Effective December 22, 2003, Chase Carey was elected President and Chief Executive Officer, replacing Jack Shaw. For the balance of 2003, Mr. Carey received no compensation. The Board established Mr. Carey’s compensation package for 2004, which is reflected in an employment agreement with Mr. Carey effective January 1, 2004. That agreement is summarized in the Company’s proxy statement.

 

To determine the amount of the CEO’s 2004 annual performance-based bonus, the Compensation Committee evaluated the Company’s performance and the CEO’s performance as a participant in the Bonus Plan. The Compensation Committee determined that the Company achieved the Net Subscriber Growth target for 2004 which, as with the other officers, permitted payment of the maximum award amount under the Bonus Plan. In its evaluation of the CEO’s performance, the Compensation Committee also considered various financial and operational performance factors of the Company. The Compensation Committee considered the Company’s performance in areas such as churn, ARPU growth, SAC, margin improvement, and other factors and determined that overall financial and operational performance had been positive. The Compensation Committee also evaluated the CEO’s overall leadership of executives and employees, particularly in the context of a transitional year for DIRECTV. During that time, the CEO focused the Company’s energies on its core direct-to-home business. The Company sold its stakes in PanAmSat, Hughes Software Systems and XM Satellite Radio and developed a new ownership arrangement for Hughes Network Systems. DIRECTV Latin America emerged from bankruptcy and entered into a series of transactions designed to consolidate its platforms with those of Sky Latin America in each of the major territories in Latin America.

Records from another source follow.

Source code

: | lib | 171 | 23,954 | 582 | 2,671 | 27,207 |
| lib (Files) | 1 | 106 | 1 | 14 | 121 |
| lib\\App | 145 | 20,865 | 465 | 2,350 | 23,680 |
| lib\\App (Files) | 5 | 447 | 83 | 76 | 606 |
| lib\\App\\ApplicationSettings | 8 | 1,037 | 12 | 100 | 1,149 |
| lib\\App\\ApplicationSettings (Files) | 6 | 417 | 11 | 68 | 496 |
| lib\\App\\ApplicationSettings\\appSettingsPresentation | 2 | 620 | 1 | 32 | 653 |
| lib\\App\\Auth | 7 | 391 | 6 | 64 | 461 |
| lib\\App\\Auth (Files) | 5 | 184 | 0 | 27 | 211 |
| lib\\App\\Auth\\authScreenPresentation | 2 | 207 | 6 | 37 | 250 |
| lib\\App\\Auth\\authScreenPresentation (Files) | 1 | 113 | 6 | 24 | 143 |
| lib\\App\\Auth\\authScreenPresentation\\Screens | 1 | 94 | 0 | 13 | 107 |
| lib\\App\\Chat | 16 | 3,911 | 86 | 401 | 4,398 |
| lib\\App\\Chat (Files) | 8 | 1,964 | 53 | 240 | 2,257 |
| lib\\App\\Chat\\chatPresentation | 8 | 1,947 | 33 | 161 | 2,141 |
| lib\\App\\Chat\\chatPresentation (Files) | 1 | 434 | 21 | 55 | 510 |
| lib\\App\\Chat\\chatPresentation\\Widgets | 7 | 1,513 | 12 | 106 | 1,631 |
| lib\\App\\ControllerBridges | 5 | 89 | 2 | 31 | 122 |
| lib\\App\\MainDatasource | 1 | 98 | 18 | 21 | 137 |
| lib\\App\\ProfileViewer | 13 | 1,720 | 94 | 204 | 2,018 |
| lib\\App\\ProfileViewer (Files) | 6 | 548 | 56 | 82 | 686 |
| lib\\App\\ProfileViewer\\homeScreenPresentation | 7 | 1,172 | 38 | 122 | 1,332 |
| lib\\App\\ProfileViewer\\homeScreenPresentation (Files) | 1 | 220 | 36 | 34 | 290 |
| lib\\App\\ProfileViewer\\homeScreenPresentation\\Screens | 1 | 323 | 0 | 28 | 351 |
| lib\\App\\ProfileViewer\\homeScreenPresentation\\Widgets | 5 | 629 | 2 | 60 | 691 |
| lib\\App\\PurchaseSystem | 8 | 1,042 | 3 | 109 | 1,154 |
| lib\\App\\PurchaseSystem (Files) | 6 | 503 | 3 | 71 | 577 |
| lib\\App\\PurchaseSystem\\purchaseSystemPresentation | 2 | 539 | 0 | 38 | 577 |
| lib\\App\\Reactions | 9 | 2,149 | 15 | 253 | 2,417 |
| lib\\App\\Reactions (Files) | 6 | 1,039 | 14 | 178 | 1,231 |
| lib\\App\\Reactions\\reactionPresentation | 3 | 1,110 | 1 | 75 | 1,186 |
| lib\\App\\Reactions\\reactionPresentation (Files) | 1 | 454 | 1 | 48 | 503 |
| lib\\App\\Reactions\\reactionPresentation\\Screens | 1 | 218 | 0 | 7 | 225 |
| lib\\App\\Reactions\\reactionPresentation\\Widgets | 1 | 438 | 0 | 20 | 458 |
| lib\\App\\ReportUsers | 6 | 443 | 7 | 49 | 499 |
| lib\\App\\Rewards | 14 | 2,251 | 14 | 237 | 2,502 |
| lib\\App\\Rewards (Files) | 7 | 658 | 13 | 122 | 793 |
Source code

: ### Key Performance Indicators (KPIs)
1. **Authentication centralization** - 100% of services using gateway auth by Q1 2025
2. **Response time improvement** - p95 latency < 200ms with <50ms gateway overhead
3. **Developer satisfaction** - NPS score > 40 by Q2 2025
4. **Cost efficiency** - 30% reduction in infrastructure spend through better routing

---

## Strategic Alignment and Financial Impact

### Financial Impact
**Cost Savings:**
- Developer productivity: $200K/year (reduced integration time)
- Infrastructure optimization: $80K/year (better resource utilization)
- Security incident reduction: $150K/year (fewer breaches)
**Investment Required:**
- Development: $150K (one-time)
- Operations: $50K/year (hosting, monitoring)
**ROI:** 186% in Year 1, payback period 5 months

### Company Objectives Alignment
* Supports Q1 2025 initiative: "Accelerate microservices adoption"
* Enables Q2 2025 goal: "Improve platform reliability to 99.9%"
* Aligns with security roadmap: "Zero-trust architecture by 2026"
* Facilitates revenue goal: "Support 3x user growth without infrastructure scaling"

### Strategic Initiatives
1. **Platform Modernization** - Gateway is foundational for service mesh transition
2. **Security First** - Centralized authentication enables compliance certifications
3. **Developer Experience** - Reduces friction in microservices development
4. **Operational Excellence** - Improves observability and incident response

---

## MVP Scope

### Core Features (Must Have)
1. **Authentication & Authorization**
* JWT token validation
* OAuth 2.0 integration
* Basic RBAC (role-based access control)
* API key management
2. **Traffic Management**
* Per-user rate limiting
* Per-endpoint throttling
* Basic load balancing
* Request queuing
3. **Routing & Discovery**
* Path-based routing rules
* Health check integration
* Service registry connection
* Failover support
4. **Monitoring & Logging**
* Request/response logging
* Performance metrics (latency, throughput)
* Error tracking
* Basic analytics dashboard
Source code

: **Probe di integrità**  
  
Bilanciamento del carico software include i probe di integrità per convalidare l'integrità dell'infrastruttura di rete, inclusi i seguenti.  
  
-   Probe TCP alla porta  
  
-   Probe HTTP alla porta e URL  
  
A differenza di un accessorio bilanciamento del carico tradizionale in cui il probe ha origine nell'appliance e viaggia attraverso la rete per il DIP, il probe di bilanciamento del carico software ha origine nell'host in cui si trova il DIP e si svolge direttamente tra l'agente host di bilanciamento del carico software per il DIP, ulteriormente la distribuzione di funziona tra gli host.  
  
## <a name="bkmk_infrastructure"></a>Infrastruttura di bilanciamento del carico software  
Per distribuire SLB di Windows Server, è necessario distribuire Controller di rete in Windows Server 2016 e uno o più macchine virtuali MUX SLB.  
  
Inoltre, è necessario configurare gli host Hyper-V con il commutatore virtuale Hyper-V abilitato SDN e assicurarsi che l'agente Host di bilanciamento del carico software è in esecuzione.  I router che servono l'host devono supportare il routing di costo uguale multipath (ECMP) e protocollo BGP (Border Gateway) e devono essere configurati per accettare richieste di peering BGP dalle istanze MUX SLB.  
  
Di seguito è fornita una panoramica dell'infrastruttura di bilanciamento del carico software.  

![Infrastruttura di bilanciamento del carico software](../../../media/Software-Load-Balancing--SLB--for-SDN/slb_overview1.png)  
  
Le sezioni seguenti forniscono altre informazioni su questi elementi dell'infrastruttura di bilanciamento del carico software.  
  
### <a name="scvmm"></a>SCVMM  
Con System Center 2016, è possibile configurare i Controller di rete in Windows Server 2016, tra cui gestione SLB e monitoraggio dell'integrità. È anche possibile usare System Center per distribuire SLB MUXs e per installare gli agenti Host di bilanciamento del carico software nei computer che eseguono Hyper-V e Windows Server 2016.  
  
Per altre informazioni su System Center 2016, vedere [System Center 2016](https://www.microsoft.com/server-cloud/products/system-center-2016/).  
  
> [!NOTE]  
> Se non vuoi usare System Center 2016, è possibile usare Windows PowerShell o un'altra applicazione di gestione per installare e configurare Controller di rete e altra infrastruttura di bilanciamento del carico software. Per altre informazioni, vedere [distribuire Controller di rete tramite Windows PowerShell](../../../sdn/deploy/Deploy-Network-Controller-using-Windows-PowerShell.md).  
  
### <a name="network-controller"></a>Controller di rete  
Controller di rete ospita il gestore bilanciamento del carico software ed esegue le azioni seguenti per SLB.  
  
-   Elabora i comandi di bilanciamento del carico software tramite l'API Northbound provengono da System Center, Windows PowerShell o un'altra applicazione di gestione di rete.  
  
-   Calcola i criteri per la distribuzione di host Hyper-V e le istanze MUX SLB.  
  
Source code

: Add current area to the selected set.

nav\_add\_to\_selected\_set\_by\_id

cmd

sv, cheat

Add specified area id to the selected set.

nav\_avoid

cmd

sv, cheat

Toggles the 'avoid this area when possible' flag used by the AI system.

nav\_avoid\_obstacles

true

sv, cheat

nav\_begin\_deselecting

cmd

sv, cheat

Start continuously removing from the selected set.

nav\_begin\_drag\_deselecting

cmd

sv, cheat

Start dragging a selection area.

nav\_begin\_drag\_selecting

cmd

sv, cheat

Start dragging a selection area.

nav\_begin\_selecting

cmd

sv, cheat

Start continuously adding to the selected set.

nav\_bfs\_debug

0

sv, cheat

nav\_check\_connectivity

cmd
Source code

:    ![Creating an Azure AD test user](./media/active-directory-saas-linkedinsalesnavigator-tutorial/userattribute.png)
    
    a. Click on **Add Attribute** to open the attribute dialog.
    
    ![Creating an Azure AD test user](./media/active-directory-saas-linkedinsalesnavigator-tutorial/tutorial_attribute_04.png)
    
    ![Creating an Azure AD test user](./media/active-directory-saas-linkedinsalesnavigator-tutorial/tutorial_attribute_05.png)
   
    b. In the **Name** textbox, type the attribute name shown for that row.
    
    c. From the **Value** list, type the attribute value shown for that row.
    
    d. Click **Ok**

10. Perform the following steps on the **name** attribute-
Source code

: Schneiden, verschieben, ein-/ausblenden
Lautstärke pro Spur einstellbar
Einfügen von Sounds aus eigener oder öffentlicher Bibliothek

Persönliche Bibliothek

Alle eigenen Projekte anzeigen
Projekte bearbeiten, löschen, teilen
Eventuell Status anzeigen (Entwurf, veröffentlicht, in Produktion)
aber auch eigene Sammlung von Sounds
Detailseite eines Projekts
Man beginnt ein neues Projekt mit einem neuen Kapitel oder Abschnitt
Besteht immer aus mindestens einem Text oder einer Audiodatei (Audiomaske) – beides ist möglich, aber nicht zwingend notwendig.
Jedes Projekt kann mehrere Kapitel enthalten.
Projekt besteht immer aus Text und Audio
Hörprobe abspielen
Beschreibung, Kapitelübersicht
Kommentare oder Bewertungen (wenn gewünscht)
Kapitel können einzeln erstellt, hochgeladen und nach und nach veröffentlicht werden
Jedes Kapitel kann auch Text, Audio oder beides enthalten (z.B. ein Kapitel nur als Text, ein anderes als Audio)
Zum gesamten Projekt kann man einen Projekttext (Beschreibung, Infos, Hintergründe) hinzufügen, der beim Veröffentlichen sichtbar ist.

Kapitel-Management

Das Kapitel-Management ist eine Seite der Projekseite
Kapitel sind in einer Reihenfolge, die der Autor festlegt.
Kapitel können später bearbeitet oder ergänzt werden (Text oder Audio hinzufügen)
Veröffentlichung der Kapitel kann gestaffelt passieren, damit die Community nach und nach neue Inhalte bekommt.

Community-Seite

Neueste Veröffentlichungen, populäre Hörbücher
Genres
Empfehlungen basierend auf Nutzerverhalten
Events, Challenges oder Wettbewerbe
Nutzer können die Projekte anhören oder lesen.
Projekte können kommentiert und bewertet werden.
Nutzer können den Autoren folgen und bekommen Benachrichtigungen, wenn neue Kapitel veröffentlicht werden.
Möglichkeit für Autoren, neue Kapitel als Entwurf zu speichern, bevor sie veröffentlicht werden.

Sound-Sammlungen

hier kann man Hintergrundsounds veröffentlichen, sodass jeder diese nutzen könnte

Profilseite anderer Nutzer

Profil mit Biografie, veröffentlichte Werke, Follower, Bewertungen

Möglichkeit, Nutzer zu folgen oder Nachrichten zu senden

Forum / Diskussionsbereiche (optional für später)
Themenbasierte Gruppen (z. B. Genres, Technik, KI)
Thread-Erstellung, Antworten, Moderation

The lawsuits with NRTC and Pegasus were resolved and their subscribers and distribution rights were acquired by DIRECTV. A new executive team was recruited and transitioned into the business. Based on consideration of all of these factors, the Compensation Committee determined that the CEO’s bonus would be above the target bonus in the CEO’s employment agreement although less than the maximum amount permitted by the Bonus Plan.